Funny thing when you start talking about palate sensitivity, everyone gets their feathers up and takes offence to the very idea that you are saying your palate is in any way more sensitive or astute than theirs. I get it and I don’t disagree. No one wants to hear that anyone tastes or feels more than they do, it somehow implies a deficiency and who the fuck wants to hear that noise? I get it but to ignore or worse, act like it’s not a fact? Flat out lie. And I would like to also point out, to be too sensitive is just as much a deficiency as not being sensitive enough…trust me I’m a chick and hearing either of those, bad.

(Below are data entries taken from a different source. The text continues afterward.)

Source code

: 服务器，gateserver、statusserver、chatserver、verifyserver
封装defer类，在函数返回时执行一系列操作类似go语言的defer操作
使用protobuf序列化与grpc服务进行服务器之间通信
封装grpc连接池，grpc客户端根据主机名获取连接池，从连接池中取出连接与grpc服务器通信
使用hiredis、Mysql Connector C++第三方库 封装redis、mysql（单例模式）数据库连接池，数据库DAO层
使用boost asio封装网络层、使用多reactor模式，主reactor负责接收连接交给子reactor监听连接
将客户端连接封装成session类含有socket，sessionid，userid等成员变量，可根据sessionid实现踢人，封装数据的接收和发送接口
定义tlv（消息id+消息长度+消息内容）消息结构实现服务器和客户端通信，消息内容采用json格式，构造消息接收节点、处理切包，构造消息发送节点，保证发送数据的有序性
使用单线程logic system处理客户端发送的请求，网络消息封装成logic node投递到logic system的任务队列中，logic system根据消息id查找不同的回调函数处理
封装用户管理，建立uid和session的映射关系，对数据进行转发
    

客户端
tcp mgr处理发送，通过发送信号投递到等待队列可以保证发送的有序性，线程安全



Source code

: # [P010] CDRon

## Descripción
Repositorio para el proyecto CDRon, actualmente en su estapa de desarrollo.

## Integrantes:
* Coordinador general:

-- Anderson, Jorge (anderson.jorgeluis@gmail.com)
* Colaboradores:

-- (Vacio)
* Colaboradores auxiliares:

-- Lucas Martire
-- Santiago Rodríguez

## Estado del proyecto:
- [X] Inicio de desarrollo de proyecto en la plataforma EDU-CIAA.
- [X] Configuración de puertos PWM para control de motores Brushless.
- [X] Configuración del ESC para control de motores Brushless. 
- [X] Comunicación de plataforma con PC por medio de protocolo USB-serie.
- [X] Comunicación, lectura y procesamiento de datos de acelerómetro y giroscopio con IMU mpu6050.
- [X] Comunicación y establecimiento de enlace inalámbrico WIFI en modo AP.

I once told Sir Charles Olken that I think I might have a problem with primary. I said it not only to take some of the heat off my shoulders but also to try and explain the way wine presents itself to me. I find that my palate reacts to primary fruit in a way that I personally don’t find appealing. Just this trouncing of brown or spun sugar that, much like that chili oil, makes everything taste one note to me. When that happens, much like that chili oil pizza….I reach for another slice. On that same note, I find that my palate reacts to wood tannin in a way that gives me nothing but bitter. In truth, if a wine is heavily oaked, (and I mean from anywhere, don’t start giving me shit about new world versus old here, not the point, like at all) I find that there is this horrifically unpleasant bitter note that rides along the sides of my tongue and absolutely refuses to let go…sucks and there is not a chance in hell I want to take another sip of that. Does that make me a better taster? I think not….
But I’m not alone here….
“I tested that wine you said had a bit too much sweetness for you. It did have a bit of residual sugar” a winemaker/employee that refused to believe that I got some sweetness on a wine he brought into the shop. “How did you even get that?” he asked, little sugar measuring machine in hand. “Well, I just didn’t love it” was the only thing I could say. When he tasted it he got no cumbersome sweetness, I did. Who was right?
We both were.
Machines and years of tasting aside, we all have our own palates and some of us need a little more pop to make an impression, others crave the “let me pull it out of you” kind of palate experience. Read all you want, slurp away on samples and defend as you must but there is no one palate that has it right. Not mine, not Randy’s, not our domestic or Italian wine buyer, not some blogger or wine writer. Just as each one of us craves a certain touch, kiss, refinement in speech, arch of the spine…for all the rhetoric and bickering, no one has it more right than you do. Find what speaks to you. Talk to us. Don’t be afraid or intimated, tell us what you want.
I loved my unadulterated pizza, my fellow wine professional did not. Was I too sensitive or he not sensitive enough? Neither. We both had it right…for Us.